6. Vatican Shadow is the work of Dominick Fernow, who also operates under the Prurient moniker. More so than many current electronic music artists, Fernow has achieved such a level of rigor and aesthetic focus that he has managed to create an entire imaginary universe through his discography: shadowy military operations, cryptic historical snippets by way of titles, and portraits (both physical and sonic) of the various characters that comprise the sisyphean War on Terror. It’s all tension, no release.

7. In NYC, Hell, 3:00AM, James Ferraro’s more impish sonic excursions are replaced with gaunt production and a pitch-grey landscape of late-capitalist gloom. “City Smells” is as good a summation of that full-length’s aesthetic aims, kicking off with the same disembodied text-to-speech vocals that appear on the album’s opener. The sparse R&B tinges are bookended by audio clips of what are presumably news reports from the 9/11 terrorist attacks. It haunts and resonates as the implicit underlying motif of the album, which offsets the glitz of hyper-gentrified New York City in the early 21st century with the specters of disaster capitalism.

8. Shackleton is one of those artists that we were listening to during the group’s inception, and rightly, a lot of that project’s sonic and conceptual cues parallel our own. The pathos-laden “Blood on my Hands” is one of the rarer musical works to reference the 9/11 attacks, with its sparse lyrics and a driving ethno-beat that embodies the UK-producer’s tracks. It echoes a lot of the artists featured here: It’s less about a message and more about the mood.

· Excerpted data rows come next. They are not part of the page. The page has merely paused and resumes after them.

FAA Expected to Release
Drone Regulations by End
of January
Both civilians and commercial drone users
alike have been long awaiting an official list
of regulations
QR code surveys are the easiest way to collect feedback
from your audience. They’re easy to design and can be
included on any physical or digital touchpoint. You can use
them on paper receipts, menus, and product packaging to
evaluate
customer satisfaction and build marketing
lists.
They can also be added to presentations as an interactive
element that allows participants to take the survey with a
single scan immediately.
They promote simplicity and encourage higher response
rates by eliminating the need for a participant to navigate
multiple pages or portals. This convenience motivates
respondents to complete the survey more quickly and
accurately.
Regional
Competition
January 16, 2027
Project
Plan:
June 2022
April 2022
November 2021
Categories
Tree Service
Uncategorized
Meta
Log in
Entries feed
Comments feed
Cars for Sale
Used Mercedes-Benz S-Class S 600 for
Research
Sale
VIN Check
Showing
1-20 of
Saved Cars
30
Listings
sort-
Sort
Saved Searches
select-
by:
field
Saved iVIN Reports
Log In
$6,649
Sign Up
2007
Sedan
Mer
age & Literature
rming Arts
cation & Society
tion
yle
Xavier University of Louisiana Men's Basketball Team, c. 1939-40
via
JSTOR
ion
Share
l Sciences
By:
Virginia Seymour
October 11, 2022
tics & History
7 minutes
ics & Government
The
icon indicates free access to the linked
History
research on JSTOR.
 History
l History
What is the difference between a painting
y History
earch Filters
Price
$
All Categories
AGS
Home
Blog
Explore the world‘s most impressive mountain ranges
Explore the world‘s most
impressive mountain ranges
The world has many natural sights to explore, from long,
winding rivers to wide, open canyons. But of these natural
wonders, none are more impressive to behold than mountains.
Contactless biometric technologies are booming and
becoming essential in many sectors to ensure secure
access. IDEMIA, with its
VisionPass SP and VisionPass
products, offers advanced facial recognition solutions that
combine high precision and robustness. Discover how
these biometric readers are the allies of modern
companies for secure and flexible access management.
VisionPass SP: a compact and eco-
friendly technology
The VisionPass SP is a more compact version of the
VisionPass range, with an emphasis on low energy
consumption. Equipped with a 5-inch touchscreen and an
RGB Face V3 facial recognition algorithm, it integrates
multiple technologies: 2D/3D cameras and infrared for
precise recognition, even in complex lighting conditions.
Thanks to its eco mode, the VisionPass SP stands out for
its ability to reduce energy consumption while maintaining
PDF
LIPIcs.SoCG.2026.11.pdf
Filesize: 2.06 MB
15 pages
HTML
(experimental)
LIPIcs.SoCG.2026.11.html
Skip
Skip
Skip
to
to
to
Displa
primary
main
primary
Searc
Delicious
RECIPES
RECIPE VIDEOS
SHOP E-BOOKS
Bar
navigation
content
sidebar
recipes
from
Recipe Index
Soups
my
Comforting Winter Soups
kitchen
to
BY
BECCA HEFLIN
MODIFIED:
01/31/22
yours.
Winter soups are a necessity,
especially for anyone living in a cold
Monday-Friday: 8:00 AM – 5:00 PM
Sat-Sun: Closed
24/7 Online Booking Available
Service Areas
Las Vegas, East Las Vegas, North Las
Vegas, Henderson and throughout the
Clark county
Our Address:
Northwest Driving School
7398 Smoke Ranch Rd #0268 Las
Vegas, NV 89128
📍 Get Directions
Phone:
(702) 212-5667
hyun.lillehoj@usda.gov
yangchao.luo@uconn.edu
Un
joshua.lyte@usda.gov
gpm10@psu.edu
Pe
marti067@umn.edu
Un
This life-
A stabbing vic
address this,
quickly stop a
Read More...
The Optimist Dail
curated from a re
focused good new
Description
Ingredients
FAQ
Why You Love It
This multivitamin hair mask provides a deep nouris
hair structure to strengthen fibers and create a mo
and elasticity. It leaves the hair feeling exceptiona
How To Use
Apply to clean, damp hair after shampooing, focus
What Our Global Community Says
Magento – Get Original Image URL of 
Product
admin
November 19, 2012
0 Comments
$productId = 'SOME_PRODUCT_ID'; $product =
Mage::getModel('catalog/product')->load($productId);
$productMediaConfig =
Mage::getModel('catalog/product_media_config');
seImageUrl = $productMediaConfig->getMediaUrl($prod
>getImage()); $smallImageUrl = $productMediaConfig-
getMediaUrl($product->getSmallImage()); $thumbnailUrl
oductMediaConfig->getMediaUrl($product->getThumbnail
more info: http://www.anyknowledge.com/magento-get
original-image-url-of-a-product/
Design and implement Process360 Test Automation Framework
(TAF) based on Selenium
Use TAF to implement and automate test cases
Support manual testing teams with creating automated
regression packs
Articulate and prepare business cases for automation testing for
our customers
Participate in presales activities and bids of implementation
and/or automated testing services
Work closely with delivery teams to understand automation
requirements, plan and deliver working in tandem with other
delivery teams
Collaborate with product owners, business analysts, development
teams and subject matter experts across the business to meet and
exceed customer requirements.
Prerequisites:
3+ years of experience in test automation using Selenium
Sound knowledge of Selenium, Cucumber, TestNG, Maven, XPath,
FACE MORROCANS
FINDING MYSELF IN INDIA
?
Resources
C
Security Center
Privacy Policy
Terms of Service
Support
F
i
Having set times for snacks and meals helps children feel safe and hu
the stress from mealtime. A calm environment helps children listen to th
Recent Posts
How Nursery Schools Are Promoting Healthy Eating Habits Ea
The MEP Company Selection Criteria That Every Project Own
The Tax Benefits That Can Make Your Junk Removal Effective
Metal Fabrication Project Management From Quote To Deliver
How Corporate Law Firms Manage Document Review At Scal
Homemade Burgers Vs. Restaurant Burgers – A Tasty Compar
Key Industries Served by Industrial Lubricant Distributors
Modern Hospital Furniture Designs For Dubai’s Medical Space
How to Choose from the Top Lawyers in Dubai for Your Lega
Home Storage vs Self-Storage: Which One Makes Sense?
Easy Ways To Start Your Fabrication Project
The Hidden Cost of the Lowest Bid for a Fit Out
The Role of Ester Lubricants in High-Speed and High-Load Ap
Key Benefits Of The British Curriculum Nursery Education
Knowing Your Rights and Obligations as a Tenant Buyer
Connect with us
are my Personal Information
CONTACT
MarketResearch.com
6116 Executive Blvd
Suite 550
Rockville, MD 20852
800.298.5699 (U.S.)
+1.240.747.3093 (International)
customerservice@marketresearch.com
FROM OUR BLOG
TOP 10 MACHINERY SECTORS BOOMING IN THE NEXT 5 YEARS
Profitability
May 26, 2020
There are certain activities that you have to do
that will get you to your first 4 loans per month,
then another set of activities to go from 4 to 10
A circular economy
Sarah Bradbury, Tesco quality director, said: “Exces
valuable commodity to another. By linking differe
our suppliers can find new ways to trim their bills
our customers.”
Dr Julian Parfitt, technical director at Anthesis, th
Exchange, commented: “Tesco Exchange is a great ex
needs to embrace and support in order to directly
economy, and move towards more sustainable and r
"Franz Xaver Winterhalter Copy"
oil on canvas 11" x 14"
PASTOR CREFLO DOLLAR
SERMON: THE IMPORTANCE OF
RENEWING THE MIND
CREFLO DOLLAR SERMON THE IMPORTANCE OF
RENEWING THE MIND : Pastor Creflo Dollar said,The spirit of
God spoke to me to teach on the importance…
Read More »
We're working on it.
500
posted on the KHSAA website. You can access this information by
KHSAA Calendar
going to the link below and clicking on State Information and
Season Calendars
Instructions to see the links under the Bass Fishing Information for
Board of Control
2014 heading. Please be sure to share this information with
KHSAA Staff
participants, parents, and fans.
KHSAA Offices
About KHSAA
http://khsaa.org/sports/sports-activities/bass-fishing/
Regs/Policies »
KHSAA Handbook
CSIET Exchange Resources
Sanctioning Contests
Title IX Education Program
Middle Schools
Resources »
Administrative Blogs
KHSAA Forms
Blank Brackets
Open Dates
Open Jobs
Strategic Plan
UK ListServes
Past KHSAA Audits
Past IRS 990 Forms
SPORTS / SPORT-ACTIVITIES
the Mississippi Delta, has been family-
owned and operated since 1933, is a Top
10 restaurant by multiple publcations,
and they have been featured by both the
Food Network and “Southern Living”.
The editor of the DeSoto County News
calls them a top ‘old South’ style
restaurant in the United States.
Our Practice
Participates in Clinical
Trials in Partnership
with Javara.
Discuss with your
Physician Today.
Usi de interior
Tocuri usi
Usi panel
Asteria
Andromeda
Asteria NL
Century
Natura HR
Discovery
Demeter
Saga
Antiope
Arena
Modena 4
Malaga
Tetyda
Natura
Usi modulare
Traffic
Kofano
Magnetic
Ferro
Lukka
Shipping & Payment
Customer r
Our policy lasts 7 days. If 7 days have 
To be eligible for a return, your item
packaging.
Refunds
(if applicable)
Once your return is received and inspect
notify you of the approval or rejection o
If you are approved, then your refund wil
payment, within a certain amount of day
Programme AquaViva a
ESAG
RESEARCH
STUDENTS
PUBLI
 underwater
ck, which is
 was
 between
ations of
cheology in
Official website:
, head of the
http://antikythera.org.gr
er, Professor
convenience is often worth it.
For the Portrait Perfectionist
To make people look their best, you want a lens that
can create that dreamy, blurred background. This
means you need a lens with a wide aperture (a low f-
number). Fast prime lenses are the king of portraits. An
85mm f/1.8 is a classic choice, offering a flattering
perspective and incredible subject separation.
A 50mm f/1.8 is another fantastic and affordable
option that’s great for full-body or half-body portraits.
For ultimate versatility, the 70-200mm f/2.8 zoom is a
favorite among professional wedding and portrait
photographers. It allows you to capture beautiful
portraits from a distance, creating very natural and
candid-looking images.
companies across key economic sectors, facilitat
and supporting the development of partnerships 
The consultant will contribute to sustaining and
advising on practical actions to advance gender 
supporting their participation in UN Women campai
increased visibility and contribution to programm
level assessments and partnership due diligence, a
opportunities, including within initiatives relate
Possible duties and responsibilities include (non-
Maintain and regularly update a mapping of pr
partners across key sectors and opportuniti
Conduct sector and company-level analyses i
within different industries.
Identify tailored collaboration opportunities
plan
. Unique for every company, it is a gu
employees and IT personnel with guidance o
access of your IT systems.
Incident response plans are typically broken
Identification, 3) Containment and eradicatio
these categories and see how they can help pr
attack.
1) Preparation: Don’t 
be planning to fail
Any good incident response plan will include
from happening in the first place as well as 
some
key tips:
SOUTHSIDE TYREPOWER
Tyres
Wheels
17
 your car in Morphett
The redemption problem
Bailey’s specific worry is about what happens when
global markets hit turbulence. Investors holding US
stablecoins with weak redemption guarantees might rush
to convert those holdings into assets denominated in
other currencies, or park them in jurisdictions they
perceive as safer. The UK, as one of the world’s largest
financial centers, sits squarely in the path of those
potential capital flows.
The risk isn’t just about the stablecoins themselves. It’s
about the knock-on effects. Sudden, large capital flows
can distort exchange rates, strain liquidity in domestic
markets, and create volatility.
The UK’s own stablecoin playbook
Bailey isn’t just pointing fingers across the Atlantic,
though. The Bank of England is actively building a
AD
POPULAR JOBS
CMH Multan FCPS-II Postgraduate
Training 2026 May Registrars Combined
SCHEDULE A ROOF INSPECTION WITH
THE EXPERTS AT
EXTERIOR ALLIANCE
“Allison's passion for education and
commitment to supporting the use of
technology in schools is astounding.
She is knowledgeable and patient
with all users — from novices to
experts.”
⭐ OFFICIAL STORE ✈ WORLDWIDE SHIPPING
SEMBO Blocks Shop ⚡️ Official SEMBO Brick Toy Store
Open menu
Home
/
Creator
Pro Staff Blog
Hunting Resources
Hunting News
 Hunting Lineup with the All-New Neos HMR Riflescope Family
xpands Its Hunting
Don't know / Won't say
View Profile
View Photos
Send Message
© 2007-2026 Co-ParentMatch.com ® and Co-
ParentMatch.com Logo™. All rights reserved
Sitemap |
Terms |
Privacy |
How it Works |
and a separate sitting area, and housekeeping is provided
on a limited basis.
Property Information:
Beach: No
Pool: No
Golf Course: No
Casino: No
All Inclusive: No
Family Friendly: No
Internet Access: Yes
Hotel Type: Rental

9. Terrestre is 100 per cent on point on Secondary Inspection, and “Ejido del Terror” is its flagship production. One of the more venerable acts to come out of the early-‘00s wave of electronic music from the Tijuana-US border, Baja-bred Fernando Corona was diligent enough to break off early from the increasingly kitschy indulgences of Nortec Collective. On “Ejido,” he mastered the formula of micro-tech-house with a smidge of norteño bombast, albeit with a quietly foreboding undercurrent. The album was released in 2004, just a few years after the 9/11 attacks, and already Corona was predicting what would become of the increasingly draconian standard: an ultra-vigilant, militarized border. The wall, or so it would seem, was being built right before our eyes all along.

10. “Verdad” (meaning “Truth”) is about as political as overly-abstract producer Siete Catorce can get. Parallel to the song’s melancholic melody is a sample of Mexico’s most infamous TV station’s logotone. Televisa, the channel in question, was blamed for the purportedly fraudulent 2012 presidential elections, during which an angry throng accused the media powerhouse of imposing president Enrique Peña Nieto through its propaganda, thus sparking the #YoSoy132 movement. The logotone evokes a sort of eternal recurrence, as much a prison as an assurance of familial warmth. The work itself is highly intertextual, and only makes sense when heard alongside his earlier song “Mariana,” whose melody it reprises. The whole number could, among many other things, serve as a commentary on the proverbial big lie, as told by the media: of true love (to echo cheesy Telenovelas) or, in the case of Mexico, of real democracy.

11. In Amat Escalante’s elegiac, surreal short film about the Mexican revolution, El Cura San Nicolás Colgado, the titular priest and his two young companions trek across a desolate rural landscape, scarred by the remnants of carnage, only to conclude their journey inside a fast-food restaurant. It’s a seemingly anachronous moment that pulls the viewer out of the fantastical celluloid experience and into the hyperreal. The scene haunts with a rare, gelid beauty not unlike that of Burial’s 2007 track, “In McDonalds.”  The track, like the film’s closing scene, appears to long for something that has been lost: a lover, a culture, or merely the evocation of something that may never have existed.